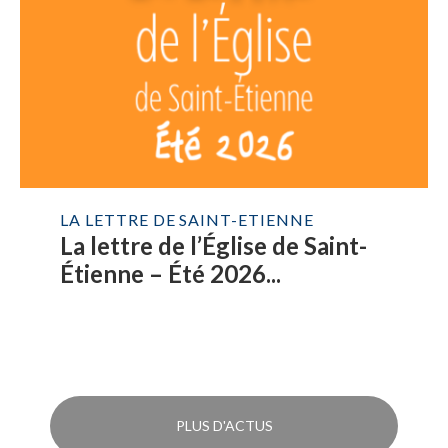
LA LETTRE DE SAINT-ETIENNE
La lettre de l’Église de Saint-
Étienne – Été 2026...
PLUS D'ACTUS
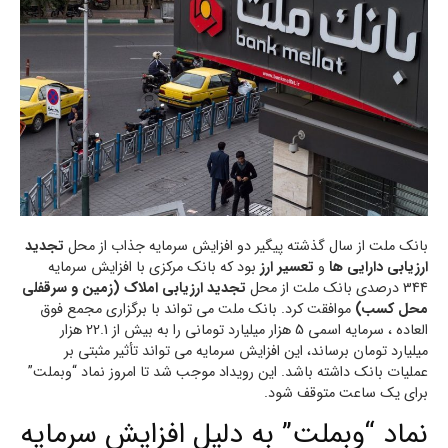
بانک ملت از سال گذشته پیگیر دو افزایش سرمایه جذاب از محل
تجدید
ارزیابی دارایی ها
و
تعسیر ارز
بود که بانک مرکزی با افزایش سرمایه
344 درصدی بانک ملت از محل
تجدید ارزیابی املاک (زمین و سرقفلی
محل کسب)
موافقت کرد. بانک ملت می تواند با برگزاری مجمع فوق
العاده ، سرمایه اسمی 5 هزار میلیارد تومانی را به بیش از 22.1 هزار
میلیارد تومان برساند، این افزایش سرمایه می تواند تأثیر مثبتی بر
عملیات بانک داشته باشد. این رویداد موجب شد تا امروز نماد “وبملت”
برای یک ساعت متوقف شود.
نماد “وبملت” به دلیل افزایش سرمایه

■ **Exercise requirements**: An exact copy is required of each line from the one containing "میلیارد تومان برساند،" through the last line of the material, and of no other line.

■ **Task solution**:
میلیارد تومان برساند، این افزایش سرمایه می تواند تأثیر مثبتی بر
عملیات بانک داشته باشد. این رویداد موجب شد تا امروز نماد “وبملت”
برای یک ساعت متوقف شود.
نماد “وبملت” به دلیل افزایش سرمایه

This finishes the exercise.